The Active Deceleration System, which is a pulley system within the base, is also pretty unique. It functions similarly to the safestop- in a crash, the pulley system will pull apart and allow the crash forces to be spread over a wider area, thus reducing the crash forces by up to 30%. And after a crash, the base has an easy to read crash indicator signaling that replacement is required. This is a great visual system that will make the decision to replace after a minor crash much easier for parents.

The base and the seat aren’t terribly compact and Diono is working on how to manage the potential for overhang in vehicles with shorter seat pans. They said the rules regarding overhang, which will likely be limited to <20%, will definitely be present and clearly described in the manual, but we (and Alanna at Diono) are also hopeful that a sticker on the base will be added to show at what point the overhang exceeds the recommendation.

The Radius will be available in Babies R Us and Buy Buy Baby in April 2017 and widely in July 2017 for around $329. And great news for our neighbors to the north- the Radius will be coming to Canada as well!
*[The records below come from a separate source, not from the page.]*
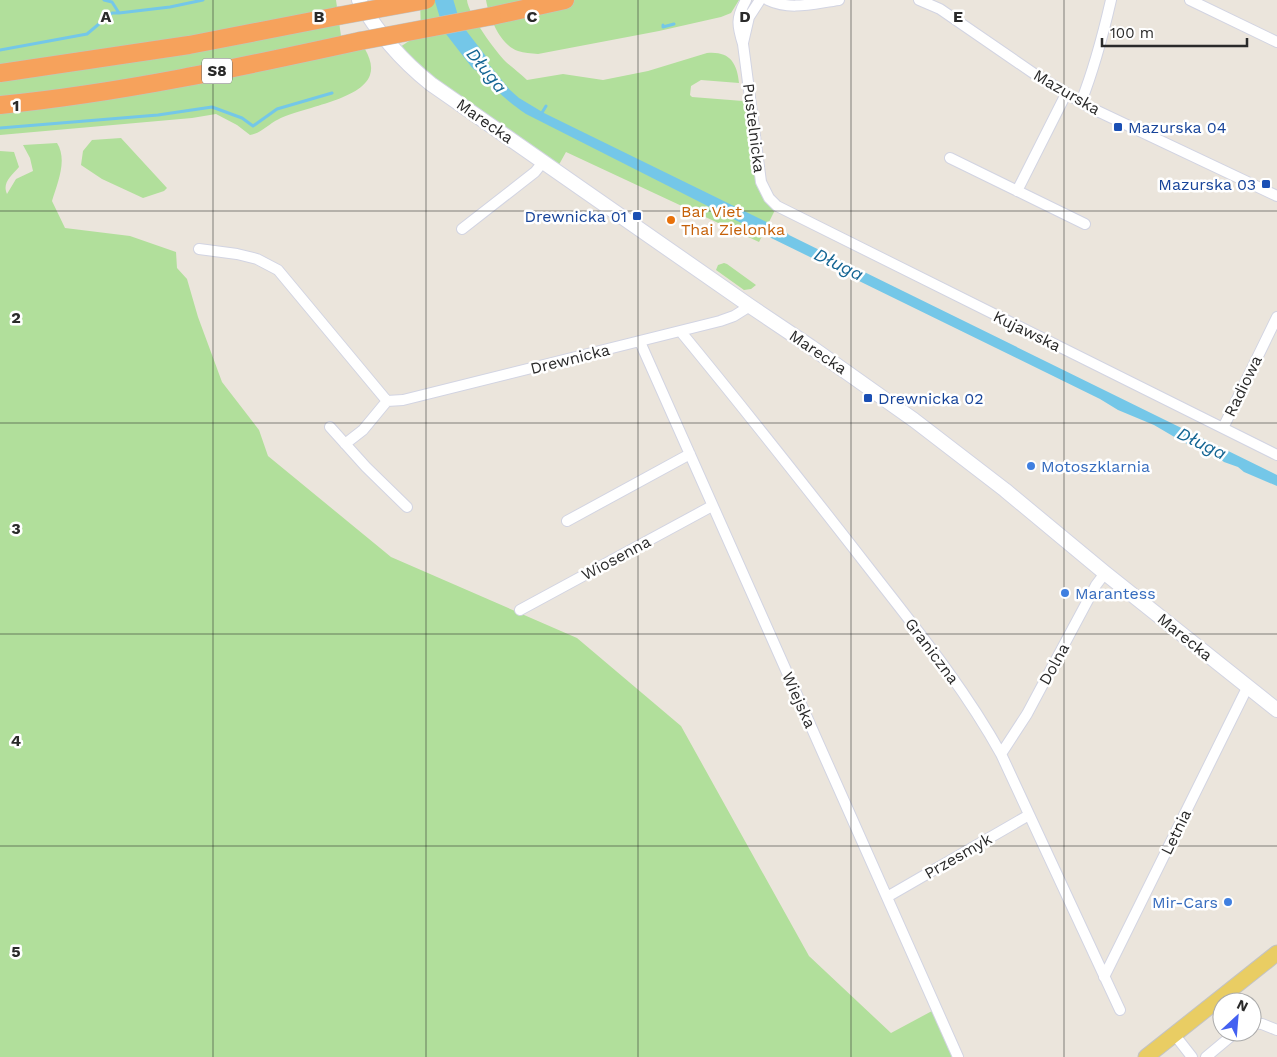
<svg xmlns="http://www.w3.org/2000/svg" width="1277" height="1057" font-family="'Work Sans',sans-serif">
<style>
.green{fill:#b1df9b}
.water{fill:#74c7e8}
.lines{fill:none;stroke-linecap:round;stroke-linejoin:round}
.stream{stroke:#74c7e8;stroke-width:3}
.river{stroke:#74c7e8;stroke-width:18}
.street-casing{stroke:#d2d4e2;stroke-width:12}
.secondary-casing{stroke:#d2d4e2;stroke-width:16}
.primary-casing{stroke:#c3c3c3;stroke-width:17}
.highway-casing{stroke:#c3c3c3;stroke-width:19}
.street{stroke:#fff;stroke-width:10}
.secondary{stroke:#fff;stroke-width:14}
.primary{stroke:#e9cd63;stroke-width:15}
.highway{stroke:#f6a25c;stroke-width:18}
.highway-bridge-casing{stroke:#c3c3c3;stroke-width:19;stroke-linecap:butt}
.highway-bridge{stroke:#f6a25c;stroke-width:18}
.grid{fill:none;stroke:#2a2a2a;stroke-width:1;stroke-opacity:0.55}
.transit-dot{fill:#1a4fb4;stroke:#fff;stroke-width:2}
.food-dot{fill:#e8710a;stroke:#fff;stroke-width:2}
.shop-dot{fill:#3f7fe0;stroke:#fff;stroke-width:2}
.labels{text-anchor:middle;dominant-baseline:central;stroke-width:5;stroke-linejoin:round;paint-order:stroke}
.shield{fill:#fff;stroke:#6a6a6a;stroke-width:1}
.shield-label{font-size:15px;font-weight:bold;fill:#2a2a2a}
.street-label{font-size:16px;fill:#2a2a2a;stroke:#fff}
.transit-label{font-size:16px;fill:#164399;stroke:#fff;text-anchor:start}
.food-label{font-size:16px;fill:#c56008;stroke:#fff;text-anchor:start}
.shop-label{font-size:16px;fill:#366cbe;stroke:#fff;text-anchor:start}
.water-label{font-size:18px;font-style:italic;fill:#146593;stroke:#fff}
.grid-label{font-size:16px;text-anchor:middle;font-weight:bold;fill:#2a2a2a;stroke:#fff;stroke-width:5;stroke-linejoin:round;paint-order:stroke}
</style>
<rect width="100%" height="100%" fill="#ebe5dc"/>
<path class="green" d="M 0,0 L 336,0 L 341,36 L 355,33 C 362,45 375,60 370,75 C 362,100 300,108 279,119 C 268,124 262,133 250,135 L 237,125 L 216,114 L 192,118 L 0,135 Z
M 420,0 L 467,0 C 468,14 496,52 506,62 C 513,68 521,74 527,80 L 563,74 L 603,80 L 648,71 L 707,53 C 729,51 737,62 739,83 L 701,80 L 691,86 L 690,95 L 692,97 L 743,101 L 750,109 L 749,132 L 756,144 L 761,182 L 777,206 L 759,242 L 566,152 L 556,170 L 394,51 L 421,33 Z
M 486,0 L 739,0 L 731,13 L 721,17 L 659,31 L 538,54 C 531,53 524,53 518,51 C 500,45 489,17 486,0 Z
M 121,138 L 167,188 L 164,191 L 143,198 L 102,179 L 81,165 L 83,151 L 92,140 Z
M 57,143 C 68,160 57,184 52,201 L 65,228 L 130,236 L 176,252 L 177,268 L 187,279 L 198,317 L 222,382 L 259,430 L 268,456 L 391,557 L 577,638 L 681,726 L 809,956 L 891,1033 L 932,1011 L 952,1057 L 0,1057 L 0,151 L 14,152 L 19,167 C 11,176 2,183 7,194 L 16,179 L 33,171 L 30,158 L 23,145 Z
M 724,263 L 727,264 L 756,285 L 751,289 L 744,290 L 716,270 L 718,265 Z"/>
<path class="water" d="M 471,43 L 510,90 L 519,98 L 544,113 L 785,231 L 789,235 L 1277,475 L 1277,486 L 1244,472 L 1238,467 L 1224,462 L 1218,457 L 1183,442 L 1154,425 L 1118,410 L 1100,399 L 763,234 L 526,114 C 497,95 480,73 460,45 Z"/>
<g class="lines">
<path class="stream" d="M 104,0 L 112,2 L 119,13 L 170,7 L 203,0
M 663,25 L 663,27 L 674,24
M 0,50 L 87,34 L 112,13 L 119,13
M 540,116 L 546,106
M 0,128 L 158,115 L 212,107 L 242,118 L 253,126 L 277,109 L 332,93"/>
<path class="river" d="M 444,0 L 452,27 L 479,62"/>
<defs>
<path id="street" d="M 746,0 C 736,18 737,25 743,44 L 761,182 L 769,198 L 777,206 L 1277,455
M 768,0 C 791,11 815,3 839,0
M 919,0 L 940,9 L 1036,75 L 1091,108 L 1277,196
M 1190,0 L 1277,42
M 743,43 L 749,17 L 760,0
M 1081,102 C 1094,69 1103,35 1111,0
M 950,158 L 1085,224
M 1017,191 L 1066,94
M 462,229 L 535,172 L 543,162
M 199,249 L 237,254 L 257,259 L 278,270 L 387,401 L 403,400 L 720,321 L 734,316 L 750,306
M 681,332 C 746,411 809,491 872,572 C 918,631 965,689 1001,754 L 1120,1010
M 640,342 L 958,1057
M 330,427 L 366,467 L 407,507
M 1223,428 L 1277,317
M 345,444 L 363,430 L 387,401
M 567,521 L 690,454
M 520,610 L 712,506
M 1001,754 L 1027,714 L 1096,585 L 1105,573
M 887,897 L 1029,815
M 1104,977 L 1248,686
M 1252,1023 L 1262,1024 L 1277,1030
M 1174,1034 L 1192,1057
M 1206,1057 L 1236,1032"/>
<path id="secondary" d="M 359,0 C 378,34 401,60 431,84 L 750,306 L 811,347 L 914,420 L 1005,490 L 1105,573 L 1277,710"/>
<path id="primary" d="M 1146,1057 L 1277,953"/>
<path id="highway" d="M 492,16 L 565,0
M 0,73 L 189,45 L 338,16
M 0,105 C 121,93 241,67 360,41"/>
</defs>
<use href="#street" class="street-casing"/>
<use href="#secondary" class="secondary-casing"/>
<use href="#primary" class="primary-casing"/>
<use href="#highway" class="highway-casing"/>
<use href="#street" class="street"/>
<use href="#secondary" class="secondary"/>
<use href="#primary" class="primary"/>
<use href="#highway" class="highway"/>
<defs>
<path id="highway-bridge" d="M 338,16 L 426,0
M 360,41 L 492,16"/>
</defs>
<use href="#highway-bridge" class="highway-bridge-casing"/>
<use href="#highway-bridge" class="highway-bridge"/>
</g>
<path class="grid" d="M 213,0 L 213,1057M 426,0 L 426,1057M 638,0 L 638,1057M 851,0 L 851,1057M 1064,0 L 1064,1057M 0,211 L 1277,211M 0,423 L 1277,423M 0,634 L 1277,634M 0,846 L 1277,846"/>
<g class="transit-dot">
<rect x="1113" y="122" width="10" height="10" rx="2.5"/>
<rect x="1261" y="179" width="10" height="10" rx="2.5"/>
<rect x="632" y="211" width="10" height="10" rx="2.5"/>
<rect x="863" y="393" width="10" height="10" rx="2.5"/>
</g>
<circle class="food-dot" cx="671" cy="220" r="5"/>
<g class="shop-dot">
<circle cx="1031" cy="466" r="5"/>
<circle cx="1065" cy="593" r="5"/>
<circle cx="1228" cy="902" r="5"/>
</g>
<g class="labels">
<rect class="shield" x="202" y="58.5" width="30" height="25" rx="4"/>
<g class="shield-label">
<text x="217" y="71">S8</text>
</g>
<g class="street-label">
<text transform="translate(1067 92) rotate(30)">Mazurska</text>
<text transform="translate(485 121) rotate(35)">Marecka</text>
<text transform="translate(754 128) rotate(83)">Pustelnicka</text>
<text transform="translate(1027 331) rotate(26)">Kujawska</text>
<text transform="translate(818 352) rotate(34)">Marecka</text>
<text transform="translate(570 359) rotate(-14)">Drewnicka</text>
<text transform="translate(1243 386) rotate(-64)">Radiowa</text>
<text transform="translate(616 558) rotate(-28)">Wiosenna</text>
<text transform="translate(1185 637) rotate(39)">Marecka</text>
<text transform="translate(932 651) rotate(53)">Graniczna</text>
<text transform="translate(1054 664) rotate(-61)">Dolna</text>
<text transform="translate(799 700) rotate(66)">Wiejska</text>
<text transform="translate(1176 832) rotate(-64)">Letnia</text>
<text transform="translate(958 856) rotate(-30)">Przesmyk</text>
</g>
<g class="transit-label">
<text x="1128" y="127">Mazurska 04</text>
<text x="1256" y="184" text-anchor="end">Mazurska 03</text>
<text x="627" y="216" text-anchor="end">Drewnicka 01</text>
<text x="878" y="398">Drewnicka 02</text>
</g>
<g class="food-label">
<text x="681" y="211">Bar Viet<tspan x="681" dy="18">Thai Zielonka</tspan></text>
</g>
<g class="shop-label">
<text x="1041" y="466">Motoszklarnia</text>
<text x="1075" y="593">Marantess</text>
<text x="1218" y="902" text-anchor="end">Mir-Cars</text>
</g>
<g class="water-label">
<text transform="translate(487 70) rotate(51)">Długa</text>
<text transform="translate(839 264) rotate(26)">Długa</text>
<text transform="translate(1202 443) rotate(26)">Długa</text>
</g>
</g>
<g class="grid-label">
<text x="106" y="22">A</text>
<text x="319" y="22">B</text>
<text x="532" y="22">C</text>
<text x="745" y="22">D</text>
<text x="958" y="22">E</text>
<text x="16" y="111">1</text>
<text x="16" y="323">2</text>
<text x="16" y="534">3</text>
<text x="16" y="746">4</text>
<text x="16" y="957">5</text>
</g>
<g transform="translate(1237 1017) rotate(26)"><circle r="24" fill="#ffffff" stroke="#aaaaaa"/>
<path d="M0-4L9 19L0 12L-9 19Z" fill="#4461f1"/>
<text y="-8" font-size="14" font-weight="bold" text-anchor="middle" fill="#2a2a2a">N</text>
</g>
<path d="M1102 38v8h145v-8" fill="none" stroke="#2a2a2a" stroke-width="2.5"/>
<text x="1110" y="38" font-size="15" fill="#2a2a2a" stroke="#ffffff" stroke-width="4" paint-order="stroke">100 m</text>
</svg>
Still within the realm of car seats, Diono is discontinuing the Pacifica and Olympia, but will be continuing forward with the Radians and with the Rainier and will be releasing some new covers for the Rainier in 2017.radian

They will also be phasing out the regular Monterey booster for the new Monterey XT booster. The Monterey XT is a blend of the Cambria bottom and the original Monterey back, and will come with lower anchors with dual pull straps, EPS foam lining and a dial on the back. The Monterey XT will have an MSRP of $99 and is coming soon.


Diono is also releasing a stroller, the Diono Quantum, which will be compatible with the Radius, and with Maxi Cosi, Nuna and Cybex infant car seats. The stroller has all the things you would look for- an extendable handle, a simple fold with a carry handle and a one hand open, a “flip flop proof” brake, and a seat that can be transitioned easily from a basinet for newborns and infants under 10 pounds, to a typical stroller seat for children up to 50 pounds. The canopy is out of this world, we literally gasped when they expanded it fully. And of course there will be accessories for whatever climate you stroll in and several different fashions to fit your preferences.


Look for all these great new products and new fashions from Diono in 2017!